▶ Vorliegender Text
===

Celine Dion: Behandelt sie wie eine Grande Dame!

Celine Dion schafft es nicht auf eine Liste der »größten Sänger*innen aller Zeiten«. Ihre Fans zeigen sich empört von der Missachtung.

Pünktlich zum Jahresanfang lieferte das US-amerikanische Magazin »Rolling Stone« eine 200 Personen umfassende Liste der »größten Sänger*innen aller Zeiten« – und sorgte damit ungewollt für den ersten Pop-Shitstorm 2023. Fans kritisierten das Musikmagazin, dass Pop-Sängerin Celine Dion aus dem »Best of« ausgeklammert wurde. Das könne nicht sein, beklagten sie – und die Pop-Empirie ist auf ihrer Seite.

===

▶ Rohdaten
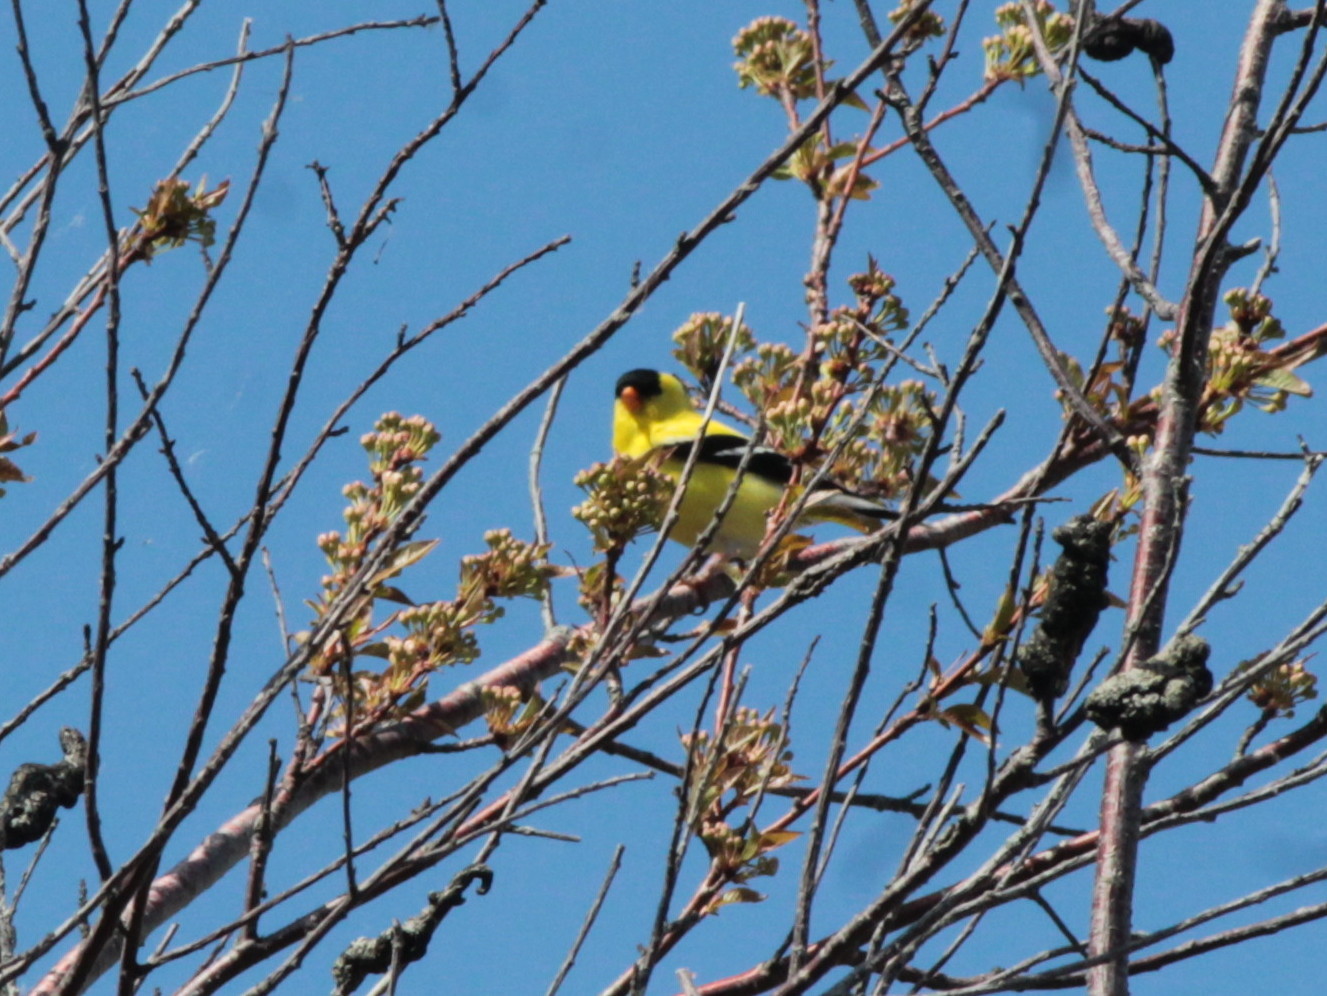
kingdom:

===

▶ Was zu tun ist
A - Schreib aus dem Text über Celine Dion die Stelle von „Celine Dion schafft“ bis „ist auf ihrer Seite.“ Wort für Wort ab.
B - Welche Wörter im Text über Celine Dion enthalten einen Bindestrich? Nenne alle in der Reihenfolge, in der sie vorkommen.
C - Führe den Text über Celine Dion nach seinem letzten Satz mit ein paar eigenen Sätzen fort.

▶ Antworten je Aufgabe
A -
Celine Dion schafft es nicht auf eine Liste der »größten Sänger*innen aller Zeiten«. Ihre Fans zeigen sich empört von der Missachtung.

Pünktlich zum Jahresanfang lieferte das US-amerikanische Magazin »Rolling Stone« eine 200 Personen umfassende Liste der »größten Sänger*innen aller Zeiten« – und sorgte damit ungewollt für den ersten Pop-Shitstorm 2023. Fans kritisierten das Musikmagazin, dass Pop-Sängerin Celine Dion aus dem »Best of« ausgeklammert wurde. Das könne nicht sein, beklagten sie – und die Pop-Empirie ist auf ihrer Seite.

B - US-amerikanische, Pop-Shitstorm, Pop-Sängerin, Pop-Empirie

C -
Seit den frühen 1990er Jahren wird Dion immer wieder als eine der besten Sängerinnen der Welt gehandelt – und ist dazu auch eine der erfolgreichsten. Mit ihrem Plattenabsatz schafft sie es locker in die Top 20 der Stars mit den meistverkauften Tonträgern. Dazu gab es einen Oscar für den Titanic-Filmsong »My Heart Will Go On« und eine eigene Konzertshow im legendären Colosseum im »Caesars Palace Hotel & Casino« in Las Vegas, die 16 Jahre lief. In den 1980ern hatte Dion noch den eher piefigen Songwettbewerb Grand Prix d`Eurovision gewonnen und verwandelte sich danach scheinbar mühelos zum internationalen Weltstar. Das schafft man nicht, wenn man einfach nur nett und adrett ist – dafür muss man liefern. Und das tat Dion immer zuverlässig.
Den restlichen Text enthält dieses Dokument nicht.